■ Aim of the exercise: Copy every line of the entries that includes the word "middle".

■ Supplied data:
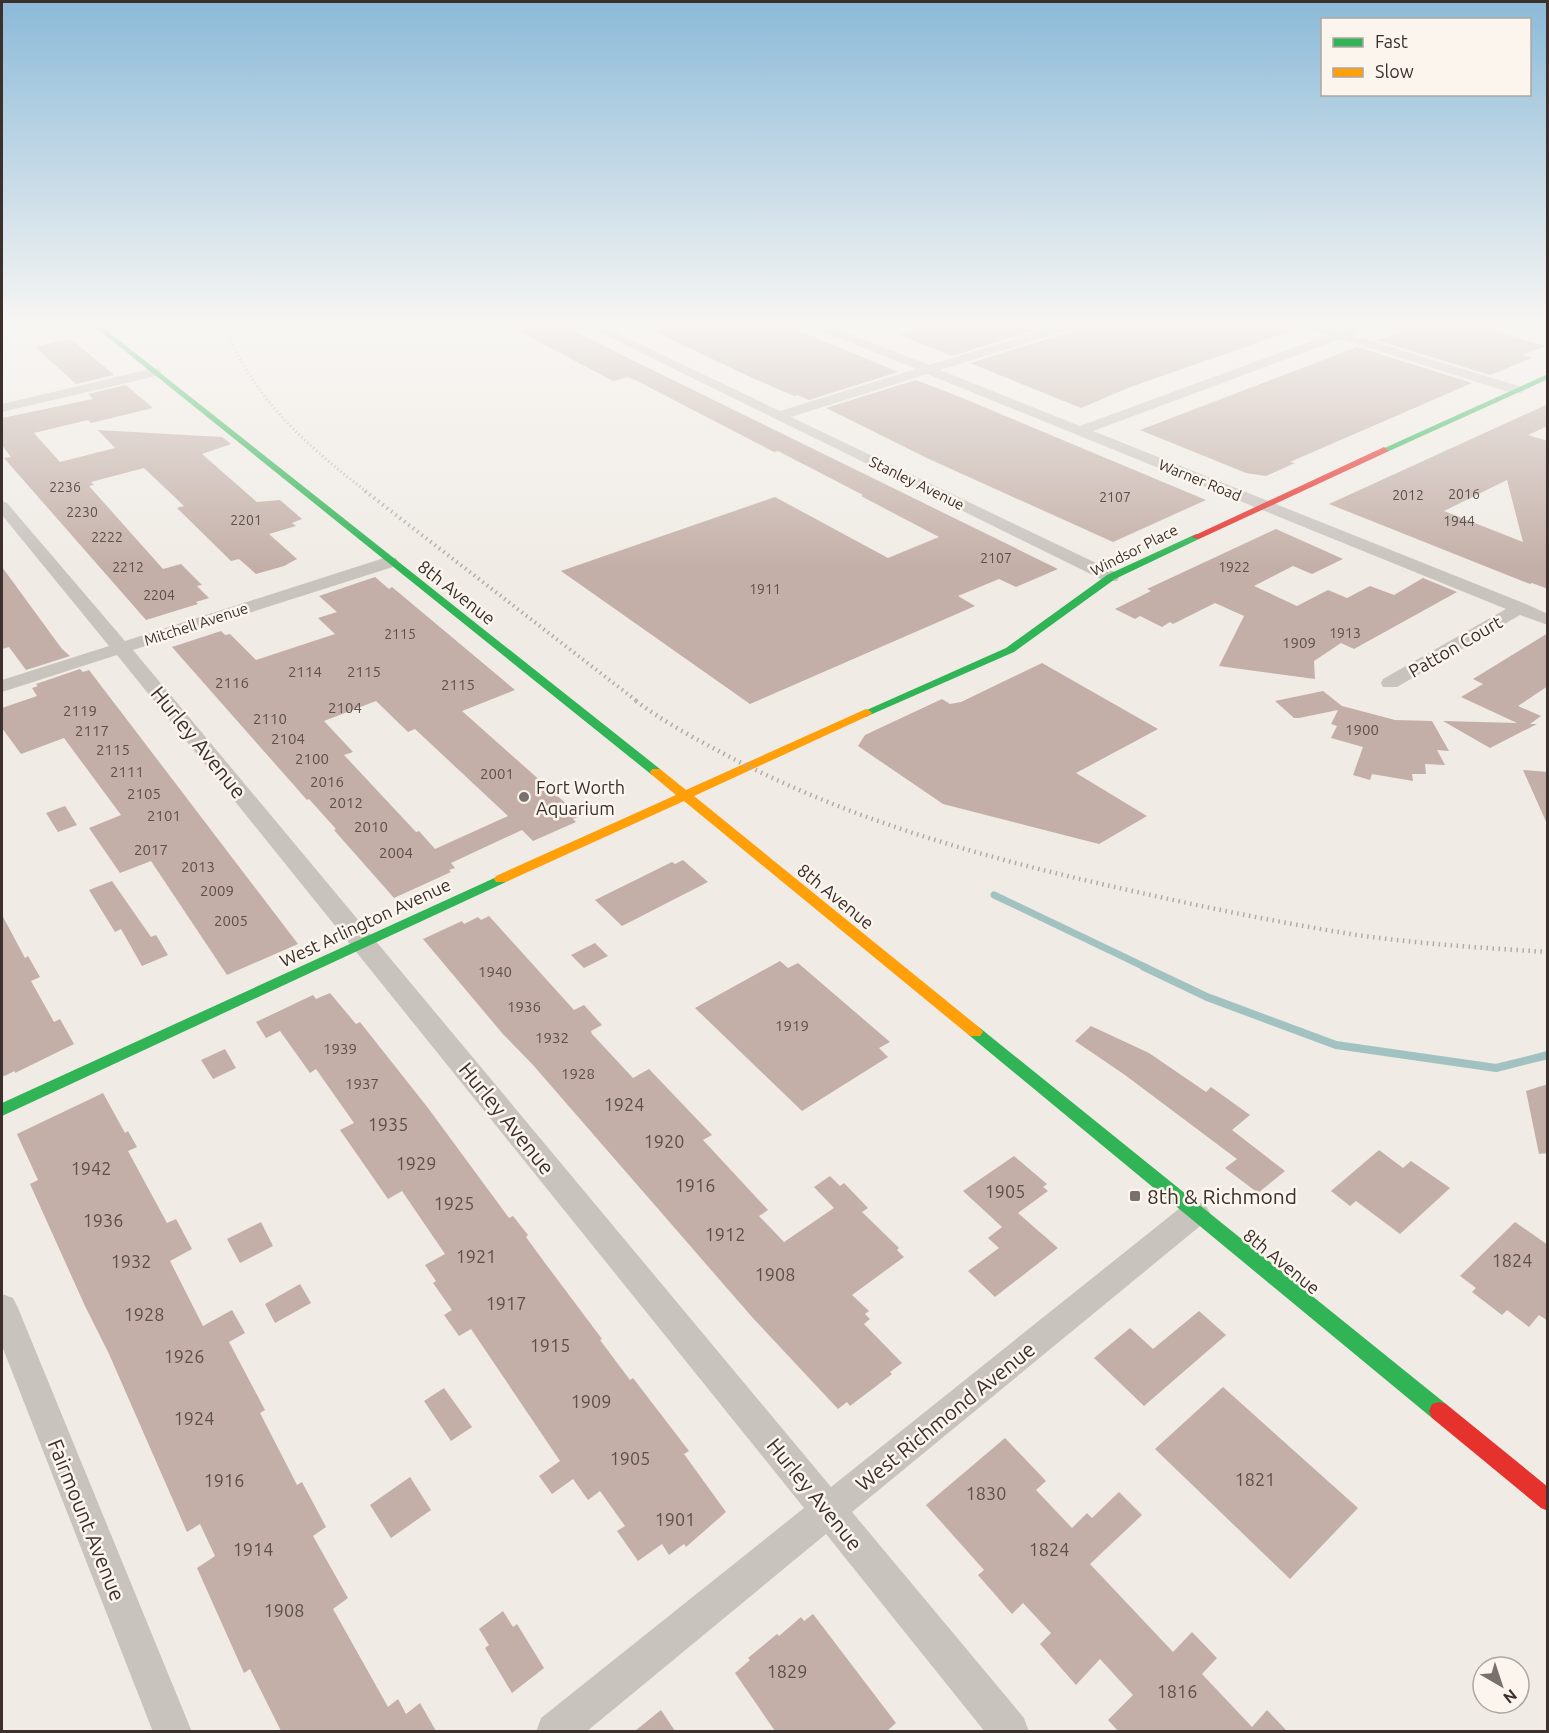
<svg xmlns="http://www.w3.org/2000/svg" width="1549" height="1733" font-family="Ubuntu,sans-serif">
  <rect width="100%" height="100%" fill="#f0ebe5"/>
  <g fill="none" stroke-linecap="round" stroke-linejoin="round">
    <path stroke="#a1c2c1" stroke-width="7" d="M994 895 1147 968"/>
    <path stroke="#a1c2c1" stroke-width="8" d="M1144 967 1207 997 1336 1045 1496 1068 1548 1055"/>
  </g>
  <path fill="#c3afa7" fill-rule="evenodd" d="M509 326H563L1058 569 1016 587 999 579 958 596 975 606 750 704 561 571 775 497 888 558 939 537 861 496 863 495 778 451 774 452 639 382 628 377 613 381Z
    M643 326H788L898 372 809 400 798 395 794 396 748 376Z
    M930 326H1049L952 356 899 335Z
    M1076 326H1298L1299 328 1128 388 1081 408 970 363 1073 331Z
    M1416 326H1479L1546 346 1522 355 1532 358 1490 375 1376 340Z
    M71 339 113 374 114 375 76 384 35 347Z
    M1357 347 1472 383 1290 462 1295 463 1266 476 1246 473 1140 430Z
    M916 380 955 395 1206 500 1113 542 929 459 826 408Z
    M126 385 153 408 91 423 88 420 34 433 60 462 115 448 98 430 222 437 231 444 202 454 257 502 280 500 302 519 292 523 296 526 269 534 297 559 284 566 256 574 239 559 231 561 177 508 184 506 144 468 91 482 94 485 89 486 163 569 181 564 202 585 197 586 209 598 196 602 198 604 146 620 4 458 11 457 2 445V418L93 399 88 394Z
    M1548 404V426L1528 435 1548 441V589L1532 583 1530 584 1329 504ZM1507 480 1523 542 1444 511Z
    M1276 529 1343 559 1312 574 1293 566 1254 586 1297 606 1328 590 1347 598 1370 586 1394 595 1423 578 1457 592 1354 649 1341 643 1314 661 1315 679 1219 666 1244 616 1215 603 1173 624 1170 622 1162 627 1140 616 1135 619 1115 609 1151 591 1147 589Z
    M2 567 62 649 70 656 26 670 9 647 2 649Z
    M375 577 389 589 392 587 515 690 462 711 580 816 573 819 576 822 533 841 522 830 451 863 455 868 449 870 451 872 394 898 334 830 336 829 309 799 307 800 172 647 221 631 225 635 230 634 256 660 335 634 318 618 337 612 319 596ZM376 701 408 732 415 729 508 816 435 849 419 831 416 832 344 755 353 752 324 721Z
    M1548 633V686L1518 706 1541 716 1530 724H1537L1490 748 1443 721 1517 723 1461 697 1483 684 1473 679Z
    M1042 663 1158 729 1076 773 1147 816 1099 844 943 804 858 746 865 735 942 699 950 704 961 702Z
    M80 669 83 672 89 670 298 944 227 975 151 861 120 873 89 828 121 815 64 738 21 754 2 728V708L37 696 32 688 38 686 36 684Z
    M1323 691 1342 706 1395 720 1432 721 1449 751 1437 750 1445 765 1425 764 1426 774H1412L1413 781 1372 774 1370 780 1353 775 1363 747 1331 738 1337 726 1331 724 1338 710 1299 718H1294L1275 701Z
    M1523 770 1548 772V826Z
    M65 806 77 825 58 832 46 813Z
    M683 860 708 882 622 926 595 900 672 862 675 864Z
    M112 881 151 937 156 935 168 955 142 966 121 929 115 932 89 890Z
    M2 915 25 958 28 956 40 977 31 981 54 1022 60 1019 74 1044 15 1073V1071L2 1077Z
    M489 916 574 1010 584 1005 602 1025 591 1031 592 1034 633 1078 649 1069 712 1135 703 1140 768 1210 759 1216 784 1242 834 1208 814 1187 830 1176 840 1186 844 1183 868 1208 862 1212 899 1248 897 1250 904 1257 852 1295 869 1311 865 1314 870 1319 864 1324 902 1363 890 1372 892 1374 850 1406 847 1402 838 1409 752 1317 533 1065 502 1033 423 939 462 921 464 924 478 917 481 920Z
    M595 943 608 956 584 968 571 955Z
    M780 961 788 968 798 963 890 1042 879 1048 888 1057 802 1111 695 1008Z
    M330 993 356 1024 360 1022 428 1108 509 1218 513 1216 528 1235 526 1237 542 1259 602 1339 600 1340 630 1380 633 1378 689 1451 684 1454 726 1512 686 1547 684 1544 669 1555 662 1544 638 1561 617 1531 625 1526 600 1491 588 1500 573 1479 552 1494 539 1476 560 1461 471 1329 459 1336 444 1315 452 1310 433 1283 436 1281 425 1265 445 1254 402 1191 388 1199 340 1130 354 1123 316 1069 310 1073 280 1031 266 1038 256 1022 313 995 316 999Z
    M1091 1026 1149 1053 1206 1092 1211 1087 1250 1115 1232 1130 1285 1171 1258 1193 1225 1168 1237 1159 1125 1075 1075 1041Z
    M225 1049 236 1068 213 1079 201 1060Z
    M1548 1084V1153L1539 1154 1526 1091Z
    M103 1093 125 1133 128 1131 137 1147 128 1151 167 1223 176 1219 192 1249 170 1261 203 1326 232 1310 245 1333 229 1342 265 1410 260 1413 297 1485 302 1482 326 1527 313 1536 348 1598 333 1609 388 1707 398 1699 406 1714 420 1703 436 1731H281L250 1669 244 1673 197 1568 215 1556 200 1524 187 1532 109 1354 85 1306 30 1184 38 1180 17 1134Z
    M1379 1150 1403 1168 1411 1161 1450 1188 1400 1234 1356 1201 1350 1206 1331 1191Z
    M1014 1156 1047 1184 1043 1187 1048 1191 1018 1213 1058 1248 995 1297 968 1271 999 1248 988 1238 1002 1227 963 1191Z
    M261 1222 273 1246 240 1263 227 1239Z
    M1515 1222 1548 1245V1321L1539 1315 1529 1327 1507 1310 1502 1315 1472 1292 1476 1288 1460 1276Z
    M300 1284 311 1303 275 1323 265 1304Z
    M1199 1311 1226 1335 1144 1406 1094 1358 1130 1328 1153 1349Z
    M1223 1387 1358 1508 1290 1579 1155 1449Z
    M444 1388 472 1427 451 1441 424 1401Z
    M1005 1438 1046 1481 1036 1490 1072 1528 1087 1513 1092 1518 1119 1492 1142 1515 1090 1564 1173 1652 1192 1632 1217 1658 1202 1674 1252 1727 1267 1710 1287 1731H1118L1108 1720 1133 1695 1100 1659 1076 1685 1040 1644 1051 1633 1023 1603 1012 1614 978 1575 984 1570 926 1505Z
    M410 1477 431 1510 391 1538 370 1505Z
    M503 1611 513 1627 517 1624 544 1668 512 1693 485 1648 489 1645 479 1629Z
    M813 1614 896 1723 887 1731H775L735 1673 750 1660 748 1658 777 1634 779 1636 801 1617 804 1621Z
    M661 1710 675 1731H635Z"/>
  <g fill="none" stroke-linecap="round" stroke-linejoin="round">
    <path fill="#c9c3be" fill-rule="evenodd" d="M587 326H602L780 411 916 369 816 329 814 326H830L929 365 1056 326H1074L1072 329 940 370 1080 426 1328 335 1308 329 1306 326H1324L1340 331 1353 326H1370L1352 335 1522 387 1524 390 1522 393H1512L1341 339 1093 431 1526 604 1548 614V625L1520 615 1397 687H1383L1381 683 1383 679 1506 609 927 374 791 417 1117 573 1119 577 1117 581H1105Z
      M155 368 160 369 161 372 160 375 2 412V404Z
      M2 501 7 503 125 641 384 558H396L398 562 396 566 133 650 831 1487 1185 1204 1195 1201 1205 1204 1210 1213 1205 1222 852 1512 1024 1718 1029 1732H985L826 1534 586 1732H536L541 1718 804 1508 117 655 2 692V680L109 646 2 515Z
      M2 1294 13 1298 18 1308 192 1732H153L2 1346Z"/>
    <path fill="#30b455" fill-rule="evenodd" d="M94 326H101L660 769 662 772 660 775H652Z
      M1548 374V379L1387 452 1380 450Z
      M1196 534 1199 535V539L1115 579 1014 652 870 715 866 717 860 713 1006 648 1107 575Z
      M501 875 506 876 508 879 506 882 2 1116V1103Z
      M975 1026 980 1028 1446 1404 1449 1411 1446 1418 1439 1420 1432 1418 970 1036 967 1032 970 1028Z"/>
    <path fill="#ff9f0a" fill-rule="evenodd" d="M866 709 870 711 872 713 870 715 694 796 980 1028 983 1032 980 1036H970L684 801 506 882H496L494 879 496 876 676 795 652 775 650 772 652 769H660L686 790Z"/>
    <path fill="#e5322d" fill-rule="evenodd" d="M1384 447 1388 450 1387 452 1199 539 1191 537Z
      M1439 1402 1446 1404 1548 1487V1511L1541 1508 1432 1418 1429 1411 1432 1404Z"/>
    <path stroke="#b1aca8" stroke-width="3" stroke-dasharray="1 3" stroke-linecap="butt" d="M225 326C252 398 308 447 367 492"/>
    <path stroke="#b1aca8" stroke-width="4" stroke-dasharray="1.5 4" stroke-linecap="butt" d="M365 491 638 702"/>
    <path stroke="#b1aca8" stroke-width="4.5" stroke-dasharray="1.5 4.5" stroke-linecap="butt" d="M636 701C664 722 696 739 726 755 842 816 967 853 1093 882 1180 902 1268 921 1357 935 1420 944 1484 948 1548 952"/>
  </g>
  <linearGradient id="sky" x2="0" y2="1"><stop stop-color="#8bbad8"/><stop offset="0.57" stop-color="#f8f6f3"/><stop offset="1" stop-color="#f8f6f3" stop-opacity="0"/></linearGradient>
  <rect width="1549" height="568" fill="url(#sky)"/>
  <g fill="#7a716c" stroke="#fbf5ee" stroke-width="2">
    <circle cx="524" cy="797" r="6"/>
    <rect x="1129" y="1190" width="12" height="12" rx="3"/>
  </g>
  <g text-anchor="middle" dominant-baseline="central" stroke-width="5" stroke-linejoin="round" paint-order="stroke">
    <g font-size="14" fill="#5d504a">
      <text x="65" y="487">2236</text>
      <text x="1464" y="494">2016</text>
      <text x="1408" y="495">2012</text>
      <text x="1115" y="497">2107</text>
      <text x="82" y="512">2230</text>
      <text x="246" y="520">2201</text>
      <text x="1459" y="521">1944</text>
      <text x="107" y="537">2222</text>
      <text x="996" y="558">2107</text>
      <text x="128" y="567">2212</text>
      <text x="1234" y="567">1922</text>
      <text x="765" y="589">1911</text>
      <text x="159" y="595">2204</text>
      <text x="1345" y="633">1913</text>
      <text x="400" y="634">2115</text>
    </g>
    <g font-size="15" fill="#3b302b" stroke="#fbf5ee">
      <text transform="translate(1200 480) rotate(22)">Warner Road</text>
      <text transform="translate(917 483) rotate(26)">Stanley Avenue</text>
      <text transform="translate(1134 550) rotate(-27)">Windsor Place</text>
      <text transform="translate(196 624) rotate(-18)">Mitchell Avenue</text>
    </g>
    <g font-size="15" fill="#5d504a">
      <text x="1299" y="642">1909</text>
      <text x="305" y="671">2114</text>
      <text x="364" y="671">2115</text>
      <text x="232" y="682">2116</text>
      <text x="458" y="684">2115</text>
      <text x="345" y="707">2104</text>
      <text x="80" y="710">2119</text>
      <text x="270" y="718">2110</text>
      <text x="1362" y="729">1900</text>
      <text x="92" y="730">2117</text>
      <text x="288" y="738">2104</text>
      <text x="113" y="749">2115</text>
      <text x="312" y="758">2100</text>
      <text x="127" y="771">2111</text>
      <text x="497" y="773">2001</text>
      <text x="327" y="781">2016</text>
      <text x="144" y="793">2105</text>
      <text x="346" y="802">2012</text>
      <text x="164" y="815">2101</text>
      <text x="371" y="826">2010</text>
      <text x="151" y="849">2017</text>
      <text x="396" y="852">2004</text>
      <text x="198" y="866">2013</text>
      <text x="217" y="890">2009</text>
      <text x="231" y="920">2005</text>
      <text x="495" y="971">1940</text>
      <text x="524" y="1006">1936</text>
      <text x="792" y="1025">1919</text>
      <text x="552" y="1037">1932</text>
      <text x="340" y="1048">1939</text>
      <text x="578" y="1073">1928</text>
      <text x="362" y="1083">1937</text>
    </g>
    <g font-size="18" fill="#3b302b" stroke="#fbf5ee">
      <text transform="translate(457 592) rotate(38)">8th Avenue</text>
      <text transform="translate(1455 646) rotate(-30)">Patton Court</text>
      <text transform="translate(836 896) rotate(39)">8th Avenue</text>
      <text transform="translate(365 922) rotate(-25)">West Arlington Avenue</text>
      <text transform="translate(1282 1261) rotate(39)">8th Avenue</text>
    </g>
    <g font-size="18" fill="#3b302b" stroke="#fbf5ee" text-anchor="start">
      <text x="536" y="787">Fort Worth<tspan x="536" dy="21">Aquarium</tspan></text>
    </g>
    <g font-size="18" fill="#5d504a">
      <text x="624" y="1104">1924</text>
      <text x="388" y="1124">1935</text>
      <text x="664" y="1141">1920</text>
      <text x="416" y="1163">1929</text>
      <text x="91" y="1168">1942</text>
      <text x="695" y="1185">1916</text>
      <text x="1005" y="1191">1905</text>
      <text x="454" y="1203">1925</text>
      <text x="103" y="1220">1936</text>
      <text x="725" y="1234">1912</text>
      <text x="476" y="1256">1921</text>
      <text x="1512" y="1260">1824</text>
      <text x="131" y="1261">1932</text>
      <text x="775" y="1274">1908</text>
      <text x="506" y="1303">1917</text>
      <text x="144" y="1314">1928</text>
      <text x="550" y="1345">1915</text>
      <text x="184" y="1356">1926</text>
      <text x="591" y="1401">1909</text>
      <text x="194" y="1418">1924</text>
      <text x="630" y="1458">1905</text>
      <text x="1255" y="1479">1821</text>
      <text x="224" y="1480">1916</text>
      <text x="986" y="1493">1830</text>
      <text x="675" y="1519">1901</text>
      <text x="253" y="1549">1914</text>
      <text x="1049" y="1549">1824</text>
      <text x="284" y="1610">1908</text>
      <text x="787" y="1671">1829</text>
      <text x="1177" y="1691">1816</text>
    </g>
    <g font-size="21" fill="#3b302b" stroke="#fbf5ee">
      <text transform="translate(199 742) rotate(51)">Hurley Avenue</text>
      <text transform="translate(507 1118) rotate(51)">Hurley Avenue</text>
      <text transform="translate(945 1416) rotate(-39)">West Richmond Avenue</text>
      <text transform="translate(815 1494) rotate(51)">Hurley Avenue</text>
      <text transform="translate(87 1520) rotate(68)">Fairmount Avenue</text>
    </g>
    <g font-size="21" fill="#3b302b" stroke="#fbf5ee" text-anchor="start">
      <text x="1147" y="1196">8th &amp; Richmond</text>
    </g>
  </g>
  <rect width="1549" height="1733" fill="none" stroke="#3b302b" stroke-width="6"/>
  <rect x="1321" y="18" width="210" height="78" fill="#fbf5ee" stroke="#aea6a0" stroke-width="1.5"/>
  <rect x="1333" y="38" width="30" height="9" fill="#30b455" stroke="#aea6a0" stroke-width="1.5"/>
  <text x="1375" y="48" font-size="18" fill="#3b302b">Fast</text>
  <rect x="1333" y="68" width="30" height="9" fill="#ff9f0a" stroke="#aea6a0" stroke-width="1.5"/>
  <text x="1375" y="78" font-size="18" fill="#3b302b">Slow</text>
  <g transform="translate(1501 1685) rotate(141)"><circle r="28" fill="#fbf5ee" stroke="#aea6a0" stroke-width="1.5"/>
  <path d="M0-4.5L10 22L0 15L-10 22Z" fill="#7a716c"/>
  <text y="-9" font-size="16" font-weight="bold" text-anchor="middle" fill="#3b302b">N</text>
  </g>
</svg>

■ Solution to the exercise:
  <g text-anchor="middle" dominant-baseline="central" stroke-width="5" stroke-linejoin="round" paint-order="stroke">
  <text y="-9" font-size="16" font-weight="bold" text-anchor="middle" fill="#3b302b">N</text>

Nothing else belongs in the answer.